The tale of a nanny with a magical touch who descends to help sort out the dysfunctional Banks family’s workaholic father and wild children, is buffed to a high sheen in exuberant production that builds on the character created by Maryborough-born PL Travers and played by Julie Andrews in the 1964 Disney film
The audience was on-board in a way I have never experienced, with entrances and exits enthusiastically applauded and key songs drawing unrepressed adulation. Even a technical problem that saw the curtain suddenly drop and stay down for almost 15 minutes in the first half did nothing to dampen enthusiasm.
Leads Stefanie Jones, who plays Mary Poppins, and Jack Chambers, who’s Bert the chimneysweep, are both from Brisbane, having met on stage at QPAC as children in The Sound of Music, so it was an especially warm hometown embrace for them.
Jones is precise and startlingly accomplished in voice, movement and raised-eyebrows from the moment she sets her carpetbag down at the Banks home and pulls out a selection of eye-poppingly large items. And Chambers, whose CV includes winning TV’s So You Think You Can Dance in its first season, brings real warmth and charm to his role. He shines like a chimneysweep after a long bath in the Step in Time group tap-dancing segment, which is nothing short of brilliant in its tightly executed choreography. At one point Chambers dances up the side of the stage and continue his moves while hanging upside down from the ceiling. It’s stunning. The performance of Supercalifragilisticexpialidocious is similarly fabulous.
The Banks children are very ably and confidentially played by Dorothea Seierup as Jane and Fraser Goodreid as Michael, who gets a fistful of cracking one-liners which he delivers with aplomb.
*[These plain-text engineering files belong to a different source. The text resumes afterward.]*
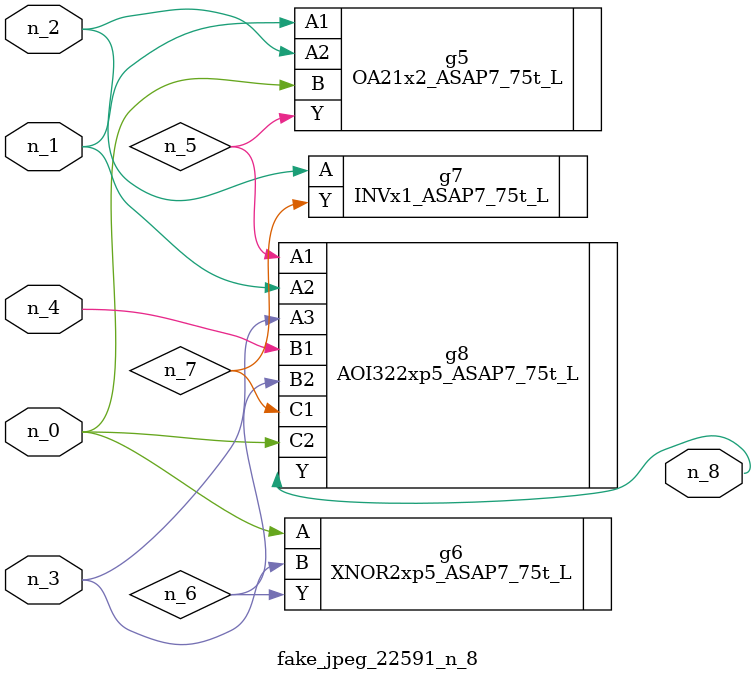
<source format=v>
module fake_jpeg_22591_n_8 (n_3, n_2, n_1, n_0, n_4, n_8);

input n_3;
input n_2;
input n_1;
input n_0;
input n_4;

output n_8;

wire n_6;
wire n_5;
wire n_7;

OA21x2_ASAP7_75t_L g5 ( 
.A1(n_1),
.A2(n_2),
.B(n_0),
.Y(n_5)
);

XNOR2xp5_ASAP7_75t_L g6 ( 
.A(n_0),
.B(n_3),
.Y(n_6)
);

INVx1_ASAP7_75t_L g7 ( 
.A(n_2),
.Y(n_7)
);

AOI322xp5_ASAP7_75t_L g8 ( 
.A1(n_5),
.A2(n_1),
.A3(n_3),
.B1(n_4),
.B2(n_6),
.C1(n_7),
.C2(n_0),
.Y(n_8)
);


endmodule
</source>
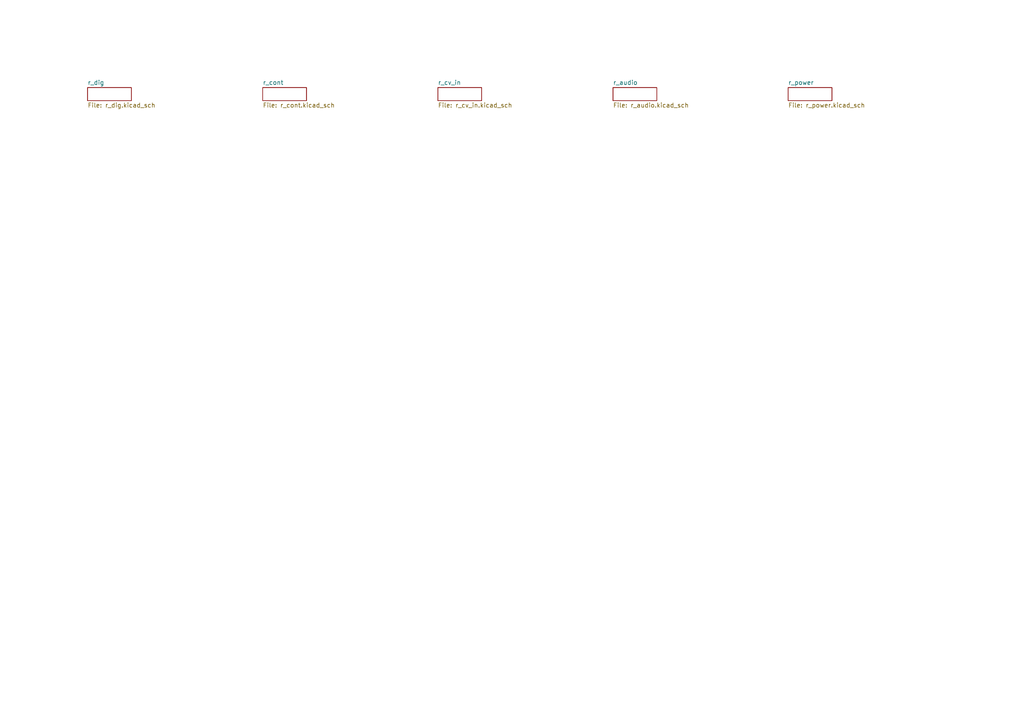
<source format=kicad_sch>
(kicad_sch
	(version 20231120)
	(generator "eeschema")
	(generator_version "8.0")
	(uuid "8c4457ab-449a-4bea-ab0e-e8cba54e4539")
	(paper "A4")
	(lib_symbols)
	(sheet
		(at 228.6 25.4)
		(size 12.7 3.81)
		(fields_autoplaced yes)
		(stroke
			(width 0)
			(type solid)
		)
		(fill
			(color 0 0 0 0.0000)
		)
		(uuid "2c371649-c20b-4d98-b555-b1bc8bb8ea67")
		(property "Sheetname" "r_power"
			(at 228.6 24.6884 0)
			(effects
				(font
					(size 1.27 1.27)
				)
				(justify left bottom)
			)
		)
		(property "Sheetfile" "r_power.kicad_sch"
			(at 228.6 29.7946 0)
			(effects
				(font
					(size 1.27 1.27)
				)
				(justify left top)
			)
		)
		(instances
			(project "rangoon"
				(path "/8c4457ab-449a-4bea-ab0e-e8cba54e4539"
					(page "5")
				)
			)
		)
	)
	(sheet
		(at 76.2 25.4)
		(size 12.7 3.81)
		(fields_autoplaced yes)
		(stroke
			(width 0)
			(type solid)
		)
		(fill
			(color 0 0 0 0.0000)
		)
		(uuid "3c3ab4e0-f268-4a31-bffa-289d41203eb5")
		(property "Sheetname" "r_cont"
			(at 76.2 24.6884 0)
			(effects
				(font
					(size 1.27 1.27)
				)
				(justify left bottom)
			)
		)
		(property "Sheetfile" "r_cont.kicad_sch"
			(at 76.2 29.7946 0)
			(effects
				(font
					(size 1.27 1.27)
				)
				(justify left top)
			)
		)
		(instances
			(project "rangoon"
				(path "/8c4457ab-449a-4bea-ab0e-e8cba54e4539"
					(page "2")
				)
			)
		)
	)
	(sheet
		(at 127 25.4)
		(size 12.7 3.81)
		(fields_autoplaced yes)
		(stroke
			(width 0)
			(type solid)
		)
		(fill
			(color 0 0 0 0.0000)
		)
		(uuid "6eff945e-eefa-4a87-bcde-6665e70e3c96")
		(property "Sheetname" "r_cv_in"
			(at 127 24.6884 0)
			(effects
				(font
					(size 1.27 1.27)
				)
				(justify left bottom)
			)
		)
		(property "Sheetfile" "r_cv_in.kicad_sch"
			(at 127 29.7946 0)
			(effects
				(font
					(size 1.27 1.27)
				)
				(justify left top)
			)
		)
		(instances
			(project "rangoon"
				(path "/8c4457ab-449a-4bea-ab0e-e8cba54e4539"
					(page "3")
				)
			)
		)
	)
	(sheet
		(at 177.8 25.4)
		(size 12.7 3.81)
		(fields_autoplaced yes)
		(stroke
			(width 0)
			(type solid)
		)
		(fill
			(color 0 0 0 0.0000)
		)
		(uuid "7ed93201-952a-47f7-a7f5-0f82812176cc")
		(property "Sheetname" "r_audio"
			(at 177.8 24.6884 0)
			(effects
				(font
					(size 1.27 1.27)
				)
				(justify left bottom)
			)
		)
		(property "Sheetfile" "r_audio.kicad_sch"
			(at 177.8 29.7946 0)
			(effects
				(font
					(size 1.27 1.27)
				)
				(justify left top)
			)
		)
		(instances
			(project "rangoon"
				(path "/8c4457ab-449a-4bea-ab0e-e8cba54e4539"
					(page "4")
				)
			)
		)
	)
	(sheet
		(at 25.4 25.4)
		(size 12.7 3.81)
		(fields_autoplaced yes)
		(stroke
			(width 0)
			(type solid)
		)
		(fill
			(color 0 0 0 0.0000)
		)
		(uuid "8932a7ff-a2e9-44b0-8552-3179b4cc9292")
		(property "Sheetname" "r_dig"
			(at 25.4 24.6884 0)
			(effects
				(font
					(size 1.27 1.27)
				)
				(justify left bottom)
			)
		)
		(property "Sheetfile" "r_dig.kicad_sch"
			(at 25.4 29.7946 0)
			(effects
				(font
					(size 1.27 1.27)
				)
				(justify left top)
			)
		)
		(instances
			(project "rangoon"
				(path "/8c4457ab-449a-4bea-ab0e-e8cba54e4539"
					(page "1")
				)
			)
		)
	)
	(sheet_instances
		(path "/"
			(page "1")
		)
	)
)

</source>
Hannah Waterman brings dazzling cucumber chopping and cracking comic timing to her role as Mrs Brill, Patti Newton drew a rapturous welcome in her role as Bird Woman and Chelsea Plumley is superb as Mr Banks’ former nanny Miss Andrew and her ability to use operatic singing as a form of child control is a treat.
Lucy Maunder does a fine job as Winifred Banks, but her character is a former actress rather than the suffragette of the film, and you wish some more magic had been directed her way.
The Brisbane season, a co-production by Cameron Mackintosh, Walt Disney and Michael Cassel Group, runs until January. Plenty of time to enjoy a riotously uplifting, bewitching show that’s impossible not to enjoy.